Valentina yabancıya beğeniyle baktı. "Ve bu parlak zırhlı şövalyen kim?"

Utançla fark ettim ki adını bile sormamıştım. Konuşmadan önce, o gruba hitap etti.

"Gitmem gerekiyor. Ortaklarım beni bekliyor." Gözleri tekrar benimkilerle buluştu. "Eve bırakmamı ister misin? Arabam dışarıda."

Beş çift göz bana çevrildi, cevabımı bekliyordu. Teklif çok cazipti, olması gerektiğinden daha cazip. Vücudum evet diye bağırırken beynim kırmızı bayraklar sallıyordu.

"Bu çok nazik," dedim, "ama arkadaşımın doğum gününü kutluyorum. Kalmalıyım."

Başını salladı, kararımı tartışmadan kabul etti. "Tabii ki."

"Tekrar teşekkür ederim," diye ekledim hızla, gitmesini istemiyordum. "Araya girdiğin için."

"Memnuniyetle." Dudaklarının köşesi hafif bir gülümsemeyle kıvrıldı, bu da içimde bir başka sıcak dalga oluşturdu.

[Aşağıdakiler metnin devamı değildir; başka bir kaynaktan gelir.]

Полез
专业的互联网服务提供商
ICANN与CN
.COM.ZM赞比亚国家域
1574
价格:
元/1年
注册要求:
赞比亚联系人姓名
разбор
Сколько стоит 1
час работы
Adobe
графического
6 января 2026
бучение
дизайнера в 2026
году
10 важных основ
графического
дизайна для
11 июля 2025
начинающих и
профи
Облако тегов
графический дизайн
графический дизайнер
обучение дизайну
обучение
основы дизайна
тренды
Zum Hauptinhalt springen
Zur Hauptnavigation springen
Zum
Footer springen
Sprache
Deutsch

Ayrılmak üzere döndü ve bir pişmanlık sancısı hissettim. Adını sormalı ve basit bir teşekkürden daha anlamlı bir şey söylemeliydim.

"Bekle—" dedim, ama o zaten kalabalığın içinde, daha önce sergilediği aynı zarif hareketlerle ilerliyordu.

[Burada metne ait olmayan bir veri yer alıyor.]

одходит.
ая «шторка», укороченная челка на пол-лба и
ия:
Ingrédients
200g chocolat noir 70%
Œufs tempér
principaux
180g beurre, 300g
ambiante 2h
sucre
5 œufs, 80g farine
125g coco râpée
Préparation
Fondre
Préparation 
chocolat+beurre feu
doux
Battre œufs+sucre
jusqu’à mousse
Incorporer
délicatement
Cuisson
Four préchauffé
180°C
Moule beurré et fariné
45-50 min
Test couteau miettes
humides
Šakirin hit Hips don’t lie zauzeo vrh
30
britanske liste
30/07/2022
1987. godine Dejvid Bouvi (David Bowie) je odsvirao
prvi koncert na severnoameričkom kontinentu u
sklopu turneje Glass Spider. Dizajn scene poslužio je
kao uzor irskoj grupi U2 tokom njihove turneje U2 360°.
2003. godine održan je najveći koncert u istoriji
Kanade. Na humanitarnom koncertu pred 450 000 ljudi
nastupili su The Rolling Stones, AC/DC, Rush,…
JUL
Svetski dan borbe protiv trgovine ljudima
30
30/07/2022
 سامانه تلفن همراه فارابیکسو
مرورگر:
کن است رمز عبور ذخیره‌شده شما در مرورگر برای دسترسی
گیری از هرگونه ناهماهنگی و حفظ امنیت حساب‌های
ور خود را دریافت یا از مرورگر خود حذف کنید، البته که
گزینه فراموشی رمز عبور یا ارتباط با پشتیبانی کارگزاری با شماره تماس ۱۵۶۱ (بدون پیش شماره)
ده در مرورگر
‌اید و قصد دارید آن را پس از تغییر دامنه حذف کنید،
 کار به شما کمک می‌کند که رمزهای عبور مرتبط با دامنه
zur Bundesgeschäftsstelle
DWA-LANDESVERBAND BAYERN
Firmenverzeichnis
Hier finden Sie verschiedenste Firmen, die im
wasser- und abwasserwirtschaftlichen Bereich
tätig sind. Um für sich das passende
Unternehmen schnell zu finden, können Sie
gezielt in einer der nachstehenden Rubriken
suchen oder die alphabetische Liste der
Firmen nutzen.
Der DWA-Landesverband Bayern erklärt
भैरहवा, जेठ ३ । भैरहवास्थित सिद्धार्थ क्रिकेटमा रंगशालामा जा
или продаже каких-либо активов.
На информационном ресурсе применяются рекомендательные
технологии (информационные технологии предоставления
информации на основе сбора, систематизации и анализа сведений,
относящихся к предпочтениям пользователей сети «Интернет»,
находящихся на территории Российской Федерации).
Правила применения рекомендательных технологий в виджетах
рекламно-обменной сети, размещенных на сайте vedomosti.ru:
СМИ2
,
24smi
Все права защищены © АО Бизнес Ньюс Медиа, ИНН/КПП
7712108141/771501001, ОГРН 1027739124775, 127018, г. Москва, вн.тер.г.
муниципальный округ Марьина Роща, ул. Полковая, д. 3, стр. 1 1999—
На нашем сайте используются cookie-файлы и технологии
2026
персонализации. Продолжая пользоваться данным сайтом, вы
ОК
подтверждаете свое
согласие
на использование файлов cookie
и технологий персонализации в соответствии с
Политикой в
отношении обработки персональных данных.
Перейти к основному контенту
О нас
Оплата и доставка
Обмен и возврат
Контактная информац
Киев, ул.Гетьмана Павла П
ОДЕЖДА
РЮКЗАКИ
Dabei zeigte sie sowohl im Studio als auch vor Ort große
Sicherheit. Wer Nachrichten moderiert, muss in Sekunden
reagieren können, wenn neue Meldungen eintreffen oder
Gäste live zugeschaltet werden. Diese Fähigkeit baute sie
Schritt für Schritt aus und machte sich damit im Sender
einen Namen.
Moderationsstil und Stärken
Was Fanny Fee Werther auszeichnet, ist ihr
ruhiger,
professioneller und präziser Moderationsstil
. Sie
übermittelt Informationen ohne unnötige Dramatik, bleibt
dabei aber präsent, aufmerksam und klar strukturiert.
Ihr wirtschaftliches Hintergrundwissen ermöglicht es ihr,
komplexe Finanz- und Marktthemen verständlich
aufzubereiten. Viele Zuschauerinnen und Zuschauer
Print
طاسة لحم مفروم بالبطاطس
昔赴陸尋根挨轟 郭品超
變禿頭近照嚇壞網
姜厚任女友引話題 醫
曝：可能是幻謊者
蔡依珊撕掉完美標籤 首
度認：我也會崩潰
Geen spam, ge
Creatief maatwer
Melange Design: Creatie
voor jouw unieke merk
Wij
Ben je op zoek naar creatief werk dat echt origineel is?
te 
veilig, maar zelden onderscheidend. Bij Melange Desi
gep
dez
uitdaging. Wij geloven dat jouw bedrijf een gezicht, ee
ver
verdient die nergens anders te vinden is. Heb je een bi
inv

"Vay canına," Emma fısıldadı, o kaybolurken. "Kimdi o?"

"Hiç fikrim yok," dedim, hala kaybolduğu noktaya bakarak.

"Sana canlı canlı yemek istiyormuş gibi bakıyordu," Nora gülerek söyledi. "İyi anlamda."

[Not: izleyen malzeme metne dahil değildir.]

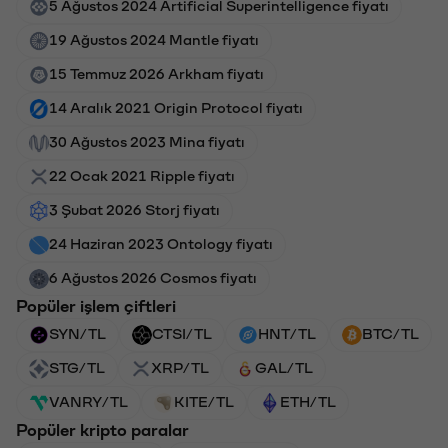
5 Ağustos 2024 Artificial Superintelligence fiyatı
19 Ağustos 2024 Mantle fiyatı
15 Temmuz 2026 Arkham fiyatı
14 Aralık 2021 Origin Protocol fiyatı
30 Ağustos 2023 Mina fiyatı
22 Ocak 2021 Ripple fiyatı
3 Şubat 2026 Storj fiyatı
24 Haziran 2023 Ontology fiyatı
6 Ağustos 2026 Cosmos fiyatı
Popüler işlem çiftleri
SYN/TL
CTSI/TL
HNT/TL
BTC/TL
STG/TL
XRP/TL
GAL/TL
VANRY/TL
KITE/TL
ETH/TL
Popüler kripto paralar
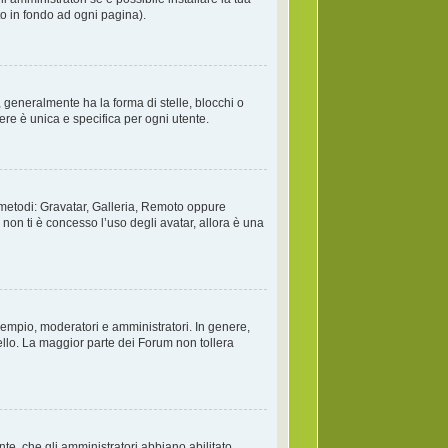
to in fondo ad ogni pagina).
generalmente ha la forma di stelle, blocchi o
ere è unica e specifica per ogni utente.
o metodi: Gravatar, Galleria, Remoto oppure
non ti è concesso l’uso degli avatar, allora è una
esempio, moderatori e amministratori. In genere,
llo. La maggior parte dei Forum non tollera
te, che gli amministratori abbiano abilitato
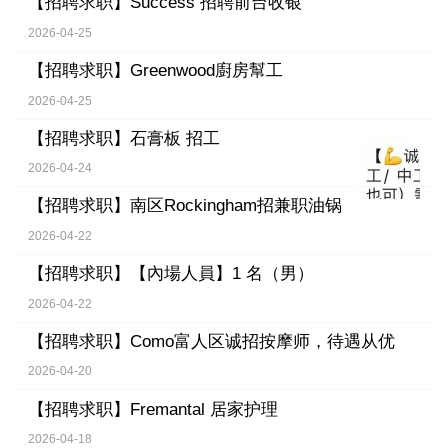
【招聘求职】
Success 招聘前台收银
2026-04-25
【招聘求职】
Greenwood廚房幫工
2026-04-25
【招聘求职】
石膏板 招工
2026-04-24
【招聘求职】
南区Rockingham招兼职油锅
2026-04-22
【招聘求职】
【內場人員】1 名（男）
2026-04-22
【招聘求职】
Como富人区诚招按摩师，待遇从优
2026-04-20
【招聘求职】
Fremantal 居家护理
2026-04-18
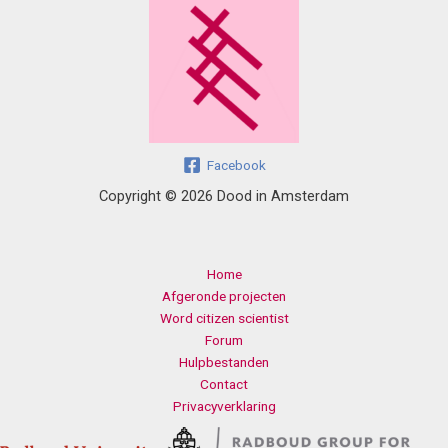
Facebook
Copyright © 2026 Dood in Amsterdam
Home
Afgeronde projecten
Word citizen scientist
Forum
Hulpbestanden
Contact
Privacyverklaring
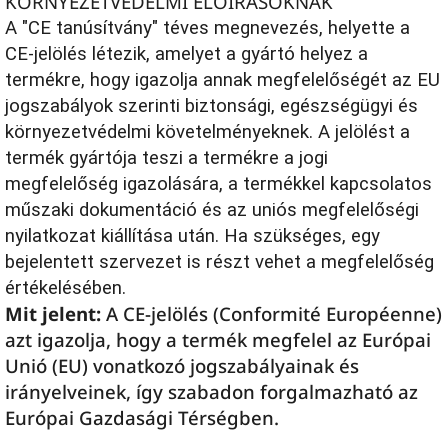
KÖRNYEZETVÉDELMI ELŐÍRÁSOKNAK
A "CE tanúsítvány" téves megnevezés, helyette a
CE-jelölés létezik, amelyet a gyártó helyez a
termékre, hogy igazolja annak megfelelőségét az EU
jogszabályok szerinti biztonsági, egészségügyi és
környezetvédelmi követelményeknek. A jelölést a
termék gyártója teszi a termékre a jogi
megfelelőség igazolására, a termékkel kapcsolatos
műszaki dokumentáció és az uniós megfelelőségi
nyilatkozat kiállítása után. Ha szükséges, egy
bejelentett szervezet is részt vehet a megfelelőség
értékelésében.
Mit jelent:
A CE-jelölés (Conformité Européenne)
azt igazolja, hogy a termék megfelel az Európai
Unió (EU) vonatkozó jogszabályainak és
irányelveinek, így szabadon forgalmazható az
Európai Gazdasági Térségben.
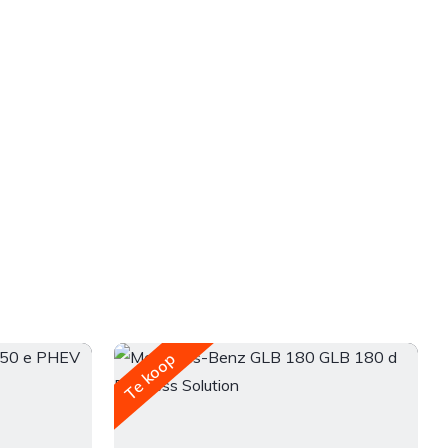
Te koop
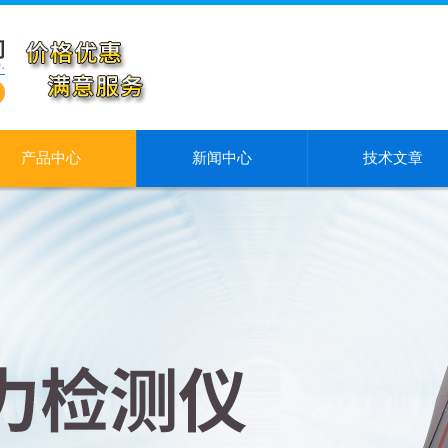
产品中心
新闻中心
技术文章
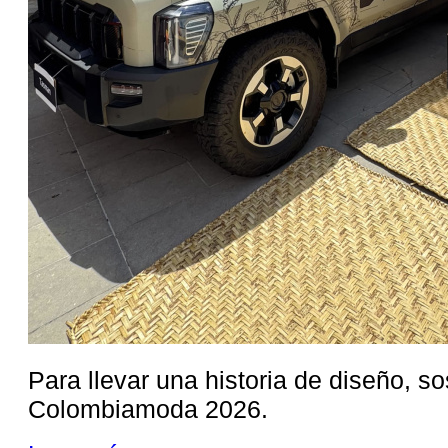
Para llevar una historia de diseño, sos
Colombiamoda 2026.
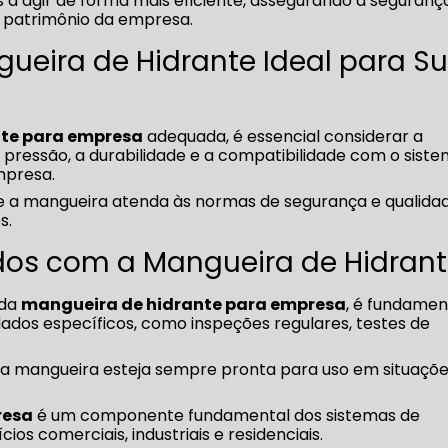
as a agir de forma mais eficiente, assegurando a seguranç
 patrimônio da empresa.
ueira de Hidrante Ideal para S
te para empresa
adequada, é essencial considerar a
 à pressão, a durabilidade e a compatibilidade com o sist
mpresa.
ue a mangueira atenda às normas de segurança e qualida
s.
os com a Mangueira de Hidran
 da
mangueira de hidrante para empresa
, é fundamen
dados específicos, como inspeções regulares, testes de
e a mangueira esteja sempre pronta para uso em situaçõe
resa
é um componente fundamental dos sistemas de
ios comerciais, industriais e residenciais.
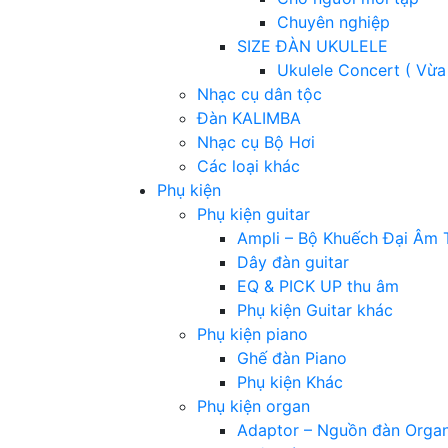
Chuyên nghiệp
SIZE ĐÀN UKULELE
Ukulele Concert ( Vừa
Nhạc cụ dân tộc
Đàn KALIMBA
Nhạc cụ Bộ Hơi
Các loại khác
Phụ kiện
Phụ kiện guitar
Ampli – Bộ Khuếch Đại Âm 
Dây đàn guitar
EQ & PICK UP thu âm
Phụ kiện Guitar khác
Phụ kiện piano
Ghế đàn Piano
Phụ kiện Khác
Phụ kiện organ
Adaptor – Nguồn đàn Orga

Andrew boğazını temizledi. "Dans etmeye geri mi dönüyoruz, ne yapıyoruz?"

"Evet!" Sofia ilan etti. "Hala doğum günüm ve daha fazla dans istiyorum!"

Dans pistine geri dönerken, yabancıyı tekrar görmek umuduyla etrafa bakmadan edemedim. Vücudum hala farkındalıkla titreşiyordu ve o anı, gözlerindeki yoğunluğu ve hareketlerindeki kontrollü gücü günlerce tekrar tekrar düşüneceğimi biliyordum.

"Hannah, dünyaya dön," Emma beni dürttü. "Sofia'nın doğum günü dans çemberini kaçırıyorsun."

Zoraki bir gülümseme verdim. "Üzgünüm. Sadece... işliyorum."

"Bahse girerim," diye alayla güldü. "O adam yürüyen seks gibiydi. Teklifini kabul etmeliydin."

"Ve parçalara ayrılmak mı? Hayır, teşekkürler."

"Bazı riskler almaya değer olabilir," göz kırptı.

Güldüm ve Sofia'nın etrafındaki çembere katıldım, ama aklım sürekli o karanlık gözlere ve evet deseydim ne olabileceğine geri dönüyordu.